Jeune racine de Ficaire (vue générale)

 

La ficaire est une petite renonculacée à fleurs jaunes que l'on peut ramasser dans les lieux humides, comme les bords des cours d'eau.

Sa racine présente une symétrie axiale dans laquelle on reconnaît deux zones bien distinctes : la zone corticale, très importante ici à cause d'une tubérisation (transformation en organe de réserve), et le cylindre central, qui renferme les tissus conducteurs (stèle).

L'écorce, très développée donc, comporte, de la périphérie vers le centre, une assise pilifère (rhizoderme), une zone subéreuse primaire (imprégnation de la paroi des cellules les plus externes de l'écorce par de la subérine, ce qui les rend étanches et provoque la chute des poils absorbants), un parenchyme cortical parfois à méats qui sert au stockage des réserves (amyloplastes), et enfin un endoderme. Chez les dicotylédones, l'endoderme est formée par des cellules jointives, entourées par un cadre de Caspary (présence d'un dépôt libéro-ligneux sur les parois radiales). Le cadre de Caspary force un transit symplasmique de l'extérieur vers le cylindre central, la voie apoplasmique (espaces situées entres les parois cellulaires) étant de ce fait bloquée.
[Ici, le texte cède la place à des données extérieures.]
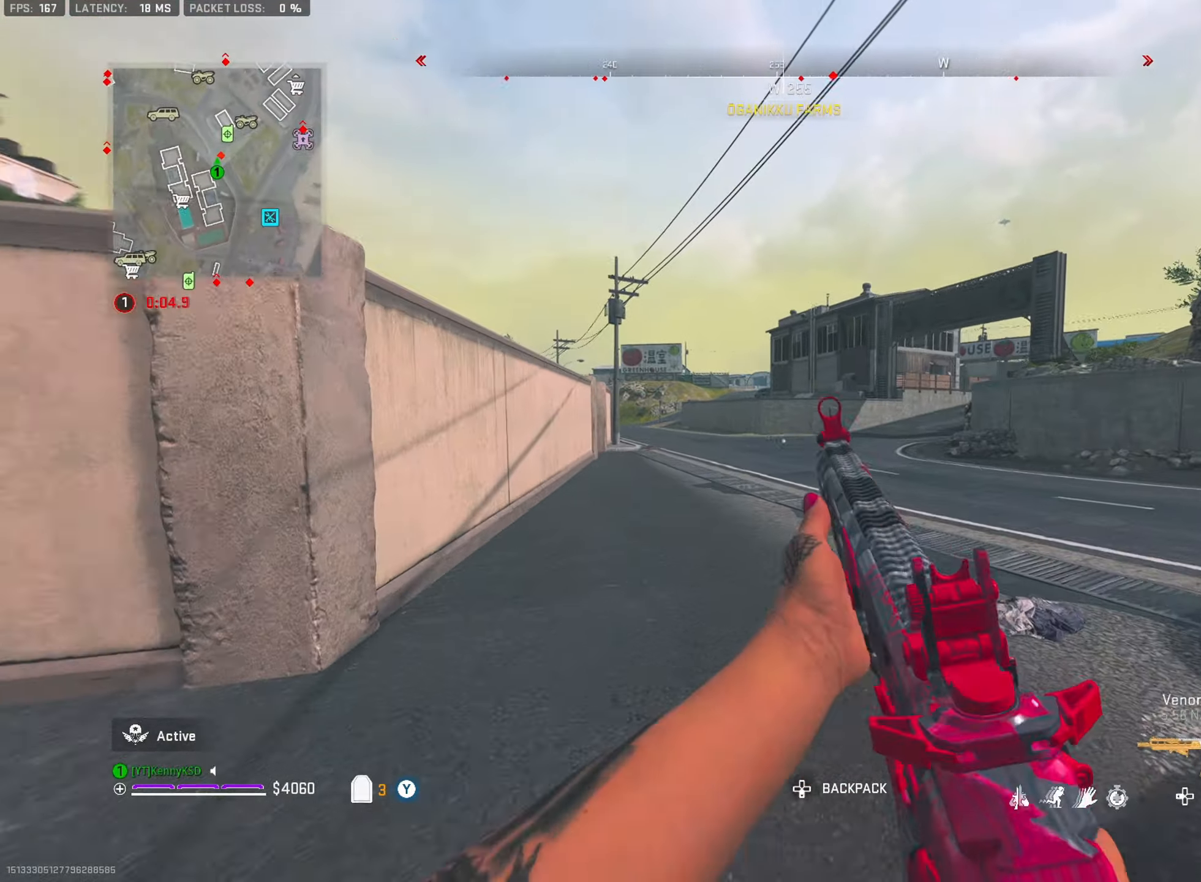
{"buttons": [], "left_stick": "up-left", "right_stick": "right", "events": [[34, "TRIANGLE", "down"], [151, "TRIANGLE", "up"], [184, "right_stick", "left"], [201, "TRIANGLE", "down"], [301, "TRIANGLE", "up"], [351, "right_stick", "center"], [417, "right_stick", "right"]]}
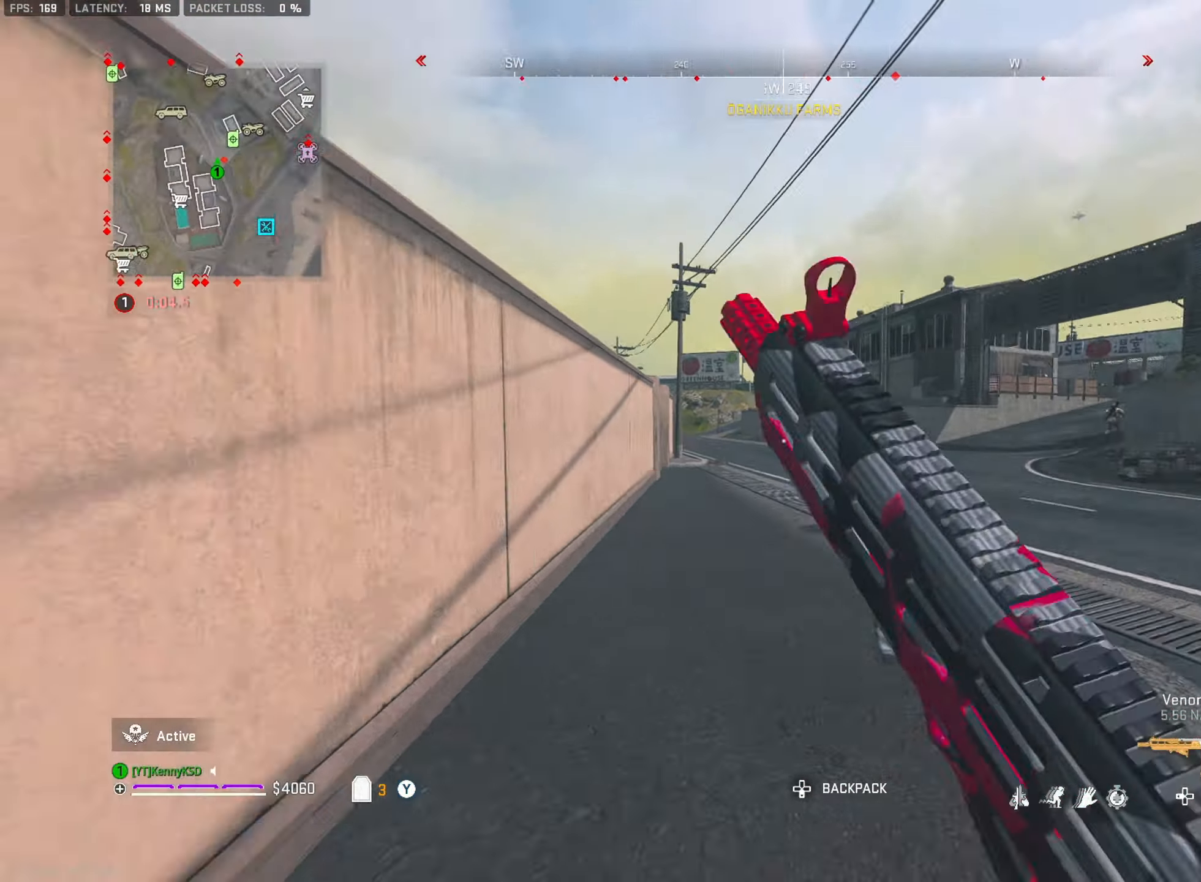
{"buttons": ["L2"], "left_stick": "up-left", "right_stick": "center", "events": [[83, "CROSS", "down"], [83, "left_stick", "up-right"], [100, "right_stick", "center"], [133, "L2", "down"], [183, "CROSS", "up"], [250, "left_stick", "left"], [417, "left_stick", "up-left"]]}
En comparaison de l'imposant cortex, le cylindre central est de petite taille. Il comporte un péricycle, dont les cellules, qui forment une seule assise, alternent avec celles de l'endoderme, et des faisceaux cribro-vasculaires qui constituent une protostèle de type actinostèle.

Le xylème primaire est constitué de trachéides jeunes (annelées ou spiralées) formant un proto-xylème situé en position exarche (à l'extérieur, contre le péricycle) et de trachéides plus âgées (réticulées, rayées ou ponctuées) formant le méta-xylème vers l'intérieur. La différentiation du xylème est donc centripète. Dans le cylindre central, le xylème forme une étoile à 4, 5 ou comme ici 6 branches (jamais plus).

Le phloème forme de petits massifs qui alternent avec ceux du xylème. Le pôle phloémien, tout comme le pôle vasculaire, est externe, et la différentiation est là encore centripète. Cela restera la règle pour le phloème, tandis que le xylème, de centripète, deviendra tangentiel puis finalement centrifuge au niveau de la tige (phloème et xylème seront alors superposés).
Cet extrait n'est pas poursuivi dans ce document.